The third time I went out was last night, a Monday. I met my brother, sister, and a friend of theirs at The Snug, another bar in Portland. It's an Irish Pub, and let me tell you, they don't fuck around in there. I'd never been 'til last night, but apparently over Christmas my brother went in, wearing an argyle sweater. He paid with an orange debit card, and the bartender, when taking his card, looked at him and said, "Look at you with your orange card, ya fancy fuck!" The Snug was decent, but we got bored, so we went to Brian Boru. While Brian Boru is the name of an Irish king, it is also another Irish pub in the quaint city of Portland, ME. It's also probably the only place that had anything going on last night. There was a one-man gig going, a dude with a guitar, singing some sweet tunes. I will get to this more in a second.
But first, I'm going to make a comment on drink prices. Last night's special: PBR tall boys, $2.00. First off, that's a deal. No place in Northfield would ever come close to 16 oz. of beer for $2.00. After that, I ordered a black and tan. A black and tan at the cow costs $6.50. At Brian Boru it cost me $4.75. For Little Orphan and Nonberg, that adds up to $1.75 saved! Bottom line: prices in Northfield are terrible. That's the one single reason I can find that makes me happy to have left the place.

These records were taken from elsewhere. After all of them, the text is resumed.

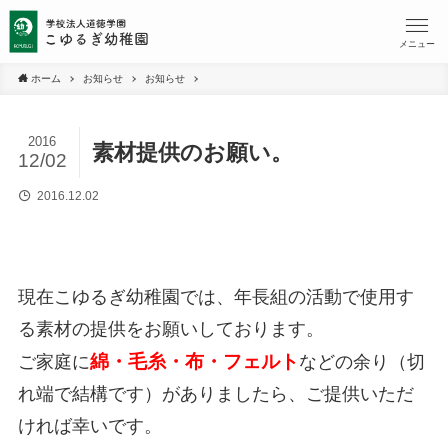
メニュー
ホーム
お知らせ
お知らせ
2016
素材提供のお願い。
12/02
2016.12.02
現在こゆるぎ幼稚園では、年長組の活動で使用す
る素材の提供をお願いしております。
綿・毛糸・布・フェルト
ご家庭に
などの余り（切
れ端で結構です）がありましたら、ご提供いただ
ければ幸いです。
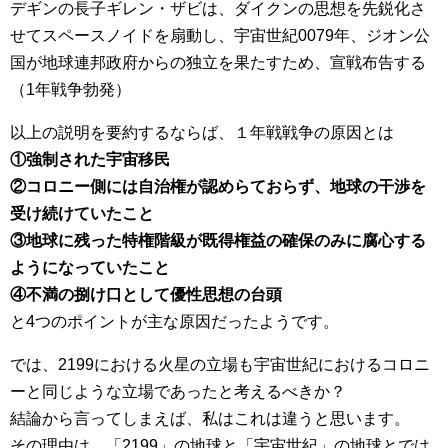
デギンの長子ギレン・ザビは、ダイクンの思想を先鋭化さ
せてスペースノイドを扇動し、宇宙世紀0079年、ジオン公
国が地球連邦政府からの独立を果たすため、宣戦布告する
（1年戦争勃発）
以上の説明を要約するならば、１年戦戦争の原因とは
①強制された宇宙移民
②コロニー側には自治権が認めらておらず、地球の干渉を
受け続けていたこと
③地球に残った特権階級が既得権益の確保のみに腐心する
ようになっていたこと
④不満の捌け口として優性思想の台頭
と4つのポイントが主な原因だったようです。
では、2199における火星の立場も宇宙世紀におけるコロニ
ーと同じような立場であったと考えるべきか？
結論から言ってしまえば、私はこれは違うと思います。
その理由は、「2199」の地球と「宇宙世紀」の地球とでは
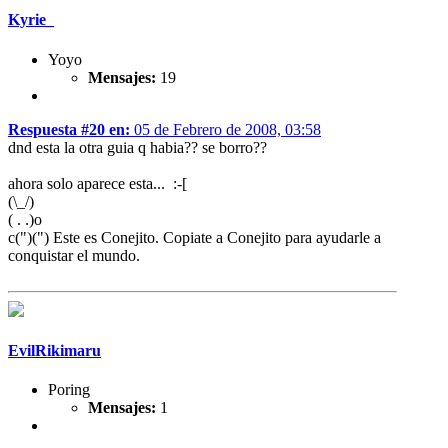
Kyrie_
Yoyo
Mensajes:
19
Respuesta #20 en:
05 de Febrero de 2008, 03:58
dnd esta la otra guia q habia?? se borro??
ahora solo aparece esta... :-[
(\_/)
( . .)o
c(")(") Este es Conejito. Copiate a Conejito para ayudarle a
conquistar el mundo.
EvilRikimaru
Poring
Mensajes:
1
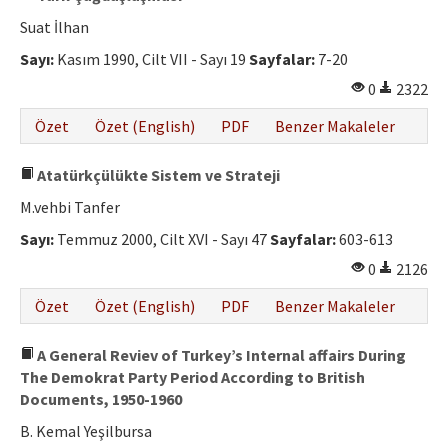
Suat İlhan
Sayı:
Kasım 1990, Cilt VII - Sayı 19
Sayfalar:
7-20
0
2322
Özet
Özet (English)
PDF
Benzer Makaleler
Atatürkçülükte Sistem ve Strateji
M.vehbi Tanfer
Sayı:
Temmuz 2000, Cilt XVI - Sayı 47
Sayfalar:
603-613
0
2126
Özet
Özet (English)
PDF
Benzer Makaleler
A General Reviev of Turkey’s Internal affairs During
The Demokrat Party Period According to British
Documents, 1950-1960
B. Kemal Yeşilbursa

So, we're sitting in Brian Boru, listening to this dude play some music. After playing, "The Weight" (Take a load off Annie, take a load for free), he said he was done. Then he started playing Stairway to Heaven, and improvised all the lyrics. He talked about the bar, the bartenders ("His name is Jim, because that's what his motherfucking Mom named him"), and used the refrain "Now I'm drunk" and also the line "It's not close to closing time so buy more beer". I wish I had a recording, because it was hilarious. Unreal. It will never happen again. But it was all to the tune of Stairway to Heaven. He played the whole damned song, and improvised all of the lyrics.
Completely switching gears now. You may or may not recall that I woke up Sunday morning of sixth weekend and could not move my right leg. My knee cap was swollen much larger than it should have been. This was the result of an unfortunate stumble I took while running with broken sandals. I ended up essentially laying out onto the concrete in front of Brooks House. But, as I did not bleed anywhere, I kept telling everyone I was superhuman. I did not know that my knee was incredibly, incredibly hurt. So, I woke up the next morning and my first words were "Fuck, I can't move my knee. That hurts so much." So, the pain subsided and I could walk again. I figured everything was fine. But, after seven weeks, I still can't kneel on it and there seems to be an indentation in my patella with a bunch of chunks of something moving around. So, I called the doctor, explained, and he didn't even bother seeing me. He just said, "We're referring you to the orthopedist. You'll get x-rays." Tight.
Lastly, I highly recommend working Reunion to any underclassmen that read this. I cannot publish the reasons why.